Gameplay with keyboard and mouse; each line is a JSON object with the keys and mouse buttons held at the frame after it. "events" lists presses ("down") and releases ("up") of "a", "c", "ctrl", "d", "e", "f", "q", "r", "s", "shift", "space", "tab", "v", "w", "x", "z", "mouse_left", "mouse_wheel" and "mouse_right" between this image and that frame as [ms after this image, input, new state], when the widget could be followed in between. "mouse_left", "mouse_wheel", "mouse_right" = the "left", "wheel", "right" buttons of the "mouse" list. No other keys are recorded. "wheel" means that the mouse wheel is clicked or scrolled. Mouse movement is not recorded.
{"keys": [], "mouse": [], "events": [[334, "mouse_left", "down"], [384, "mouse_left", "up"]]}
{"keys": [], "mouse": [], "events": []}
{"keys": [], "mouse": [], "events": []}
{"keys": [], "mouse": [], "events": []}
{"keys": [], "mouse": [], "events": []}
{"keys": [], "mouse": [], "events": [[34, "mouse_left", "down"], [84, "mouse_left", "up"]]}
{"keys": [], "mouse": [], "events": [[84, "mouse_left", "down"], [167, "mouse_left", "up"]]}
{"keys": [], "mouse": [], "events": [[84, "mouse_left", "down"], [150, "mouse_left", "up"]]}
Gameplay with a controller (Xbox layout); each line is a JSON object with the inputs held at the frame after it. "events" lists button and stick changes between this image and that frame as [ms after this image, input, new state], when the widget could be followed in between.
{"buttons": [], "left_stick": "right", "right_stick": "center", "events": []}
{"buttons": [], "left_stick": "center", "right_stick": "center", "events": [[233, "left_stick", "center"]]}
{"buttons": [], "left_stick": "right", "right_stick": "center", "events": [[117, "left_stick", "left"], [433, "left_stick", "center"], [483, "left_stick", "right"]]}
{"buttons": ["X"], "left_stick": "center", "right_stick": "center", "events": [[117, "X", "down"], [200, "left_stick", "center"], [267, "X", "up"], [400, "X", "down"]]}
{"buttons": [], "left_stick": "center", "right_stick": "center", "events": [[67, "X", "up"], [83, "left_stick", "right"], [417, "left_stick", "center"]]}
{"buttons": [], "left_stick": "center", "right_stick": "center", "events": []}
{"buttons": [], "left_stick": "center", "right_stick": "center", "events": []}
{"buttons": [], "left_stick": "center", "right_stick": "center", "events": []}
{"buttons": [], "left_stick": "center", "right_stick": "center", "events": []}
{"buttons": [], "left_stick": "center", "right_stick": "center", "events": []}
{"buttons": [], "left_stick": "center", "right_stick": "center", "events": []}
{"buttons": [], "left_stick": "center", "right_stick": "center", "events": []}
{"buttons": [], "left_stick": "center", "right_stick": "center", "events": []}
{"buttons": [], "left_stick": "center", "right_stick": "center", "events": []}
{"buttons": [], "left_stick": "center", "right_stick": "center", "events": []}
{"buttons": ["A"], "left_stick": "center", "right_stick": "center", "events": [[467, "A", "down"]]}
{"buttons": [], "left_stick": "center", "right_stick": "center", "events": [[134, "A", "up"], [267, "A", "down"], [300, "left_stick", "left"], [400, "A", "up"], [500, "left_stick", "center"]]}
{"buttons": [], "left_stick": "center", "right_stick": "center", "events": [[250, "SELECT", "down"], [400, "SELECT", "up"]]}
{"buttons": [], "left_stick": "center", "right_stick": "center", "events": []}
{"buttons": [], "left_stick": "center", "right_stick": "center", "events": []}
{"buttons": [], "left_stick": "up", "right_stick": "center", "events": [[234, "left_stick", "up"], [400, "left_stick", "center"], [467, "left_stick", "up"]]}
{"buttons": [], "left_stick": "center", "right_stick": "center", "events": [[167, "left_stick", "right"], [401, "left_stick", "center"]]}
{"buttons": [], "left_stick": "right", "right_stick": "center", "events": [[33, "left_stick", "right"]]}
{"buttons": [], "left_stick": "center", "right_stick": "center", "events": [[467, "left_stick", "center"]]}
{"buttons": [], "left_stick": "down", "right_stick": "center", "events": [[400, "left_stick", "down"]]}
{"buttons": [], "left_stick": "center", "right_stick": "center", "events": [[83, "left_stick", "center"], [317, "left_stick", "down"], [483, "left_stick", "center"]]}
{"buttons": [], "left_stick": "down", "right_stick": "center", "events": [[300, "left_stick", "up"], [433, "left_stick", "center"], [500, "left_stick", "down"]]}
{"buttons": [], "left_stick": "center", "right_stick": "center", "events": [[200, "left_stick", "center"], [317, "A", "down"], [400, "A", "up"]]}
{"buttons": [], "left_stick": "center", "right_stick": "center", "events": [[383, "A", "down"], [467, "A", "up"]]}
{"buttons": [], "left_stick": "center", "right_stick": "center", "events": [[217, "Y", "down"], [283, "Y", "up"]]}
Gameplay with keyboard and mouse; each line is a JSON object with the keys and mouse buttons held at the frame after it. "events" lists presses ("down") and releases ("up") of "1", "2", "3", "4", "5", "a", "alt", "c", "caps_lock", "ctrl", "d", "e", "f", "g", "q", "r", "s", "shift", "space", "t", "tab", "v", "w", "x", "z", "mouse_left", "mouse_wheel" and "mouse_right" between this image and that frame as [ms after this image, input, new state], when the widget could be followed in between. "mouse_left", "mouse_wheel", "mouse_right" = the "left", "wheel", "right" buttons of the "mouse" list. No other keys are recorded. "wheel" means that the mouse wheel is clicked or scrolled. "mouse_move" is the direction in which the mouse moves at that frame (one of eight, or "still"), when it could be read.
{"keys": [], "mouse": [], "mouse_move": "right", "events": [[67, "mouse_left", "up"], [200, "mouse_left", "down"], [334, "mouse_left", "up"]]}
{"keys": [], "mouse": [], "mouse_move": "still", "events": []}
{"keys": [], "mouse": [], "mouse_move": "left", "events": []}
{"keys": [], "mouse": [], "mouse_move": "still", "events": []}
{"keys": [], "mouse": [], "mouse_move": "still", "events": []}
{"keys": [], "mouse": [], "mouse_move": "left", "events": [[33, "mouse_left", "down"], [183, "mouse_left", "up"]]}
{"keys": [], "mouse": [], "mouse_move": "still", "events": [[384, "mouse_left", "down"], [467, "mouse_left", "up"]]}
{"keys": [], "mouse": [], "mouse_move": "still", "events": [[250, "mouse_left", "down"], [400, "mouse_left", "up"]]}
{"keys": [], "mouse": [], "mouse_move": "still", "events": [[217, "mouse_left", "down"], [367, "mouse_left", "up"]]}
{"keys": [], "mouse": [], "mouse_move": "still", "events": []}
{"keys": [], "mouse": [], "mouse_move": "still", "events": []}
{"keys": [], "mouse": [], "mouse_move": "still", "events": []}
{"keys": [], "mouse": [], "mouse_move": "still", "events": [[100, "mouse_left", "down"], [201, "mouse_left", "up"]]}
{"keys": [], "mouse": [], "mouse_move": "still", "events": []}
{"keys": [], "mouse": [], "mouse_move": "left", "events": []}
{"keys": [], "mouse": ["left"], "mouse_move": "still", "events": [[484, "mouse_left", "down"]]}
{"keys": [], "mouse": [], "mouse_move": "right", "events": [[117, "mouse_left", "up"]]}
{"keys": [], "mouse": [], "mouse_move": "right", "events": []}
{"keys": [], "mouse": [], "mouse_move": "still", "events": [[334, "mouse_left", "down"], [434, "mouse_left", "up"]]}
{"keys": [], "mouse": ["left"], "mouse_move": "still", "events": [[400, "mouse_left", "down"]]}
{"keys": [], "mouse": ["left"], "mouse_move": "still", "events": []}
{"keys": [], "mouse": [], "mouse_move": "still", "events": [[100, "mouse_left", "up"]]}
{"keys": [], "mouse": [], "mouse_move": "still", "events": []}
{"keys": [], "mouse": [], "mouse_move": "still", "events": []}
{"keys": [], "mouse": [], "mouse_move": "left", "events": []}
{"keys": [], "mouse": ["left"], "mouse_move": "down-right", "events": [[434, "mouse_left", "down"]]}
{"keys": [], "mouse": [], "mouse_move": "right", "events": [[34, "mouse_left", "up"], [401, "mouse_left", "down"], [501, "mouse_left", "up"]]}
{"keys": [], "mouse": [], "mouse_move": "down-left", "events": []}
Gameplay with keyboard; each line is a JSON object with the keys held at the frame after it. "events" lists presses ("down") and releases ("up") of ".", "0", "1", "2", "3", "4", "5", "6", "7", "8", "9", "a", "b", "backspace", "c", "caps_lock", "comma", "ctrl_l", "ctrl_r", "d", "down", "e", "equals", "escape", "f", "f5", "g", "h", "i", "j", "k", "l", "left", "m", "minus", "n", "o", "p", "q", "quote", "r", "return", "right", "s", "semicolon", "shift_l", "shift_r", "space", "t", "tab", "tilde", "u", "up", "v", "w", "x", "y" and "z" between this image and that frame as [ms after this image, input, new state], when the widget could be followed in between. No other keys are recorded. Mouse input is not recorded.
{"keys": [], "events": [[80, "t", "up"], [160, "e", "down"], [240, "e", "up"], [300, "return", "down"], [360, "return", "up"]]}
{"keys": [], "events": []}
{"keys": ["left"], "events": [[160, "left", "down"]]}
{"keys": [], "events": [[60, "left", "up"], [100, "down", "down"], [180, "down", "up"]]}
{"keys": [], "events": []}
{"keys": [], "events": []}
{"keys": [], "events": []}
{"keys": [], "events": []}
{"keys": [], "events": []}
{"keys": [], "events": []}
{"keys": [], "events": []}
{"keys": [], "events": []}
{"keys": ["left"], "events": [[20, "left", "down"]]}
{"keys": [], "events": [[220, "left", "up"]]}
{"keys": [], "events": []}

• _Problem requirements_
All lines in the entries above that hold the word "wheel" need to be copied.

• _Problem solution_
Gameplay with keyboard and mouse; each line is a JSON object with the keys and mouse buttons held at the frame after it. "events" lists presses ("down") and releases ("up") of "a", "c", "ctrl", "d", "e", "f", "q", "r", "s", "shift", "space", "tab", "v", "w", "x", "z", "mouse_left", "mouse_wheel" and "mouse_right" between this image and that frame as [ms after this image, input, new state], when the widget could be followed in between. "mouse_left", "mouse_wheel", "mouse_right" = the "left", "wheel", "right" buttons of the "mouse" list. No other keys are recorded. "wheel" means that the mouse wheel is clicked or scrolled. Mouse movement is not recorded.
Gameplay with keyboard and mouse; each line is a JSON object with the keys and mouse buttons held at the frame after it. "events" lists presses ("down") and releases ("up") of "1", "2", "3", "4", "5", "a", "alt", "c", "caps_lock", "ctrl", "d", "e", "f", "g", "q", "r", "s", "shift", "space", "t", "tab", "v", "w", "x", "z", "mouse_left", "mouse_wheel" and "mouse_right" between this image and that frame as [ms after this image, input, new state], when the widget could be followed in between. "mouse_left", "mouse_wheel", "mouse_right" = the "left", "wheel", "right" buttons of the "mouse" list. No other keys are recorded. "wheel" means that the mouse wheel is clicked or scrolled. "mouse_move" is the direction in which the mouse moves at that frame (one of eight, or "still"), when it could be read.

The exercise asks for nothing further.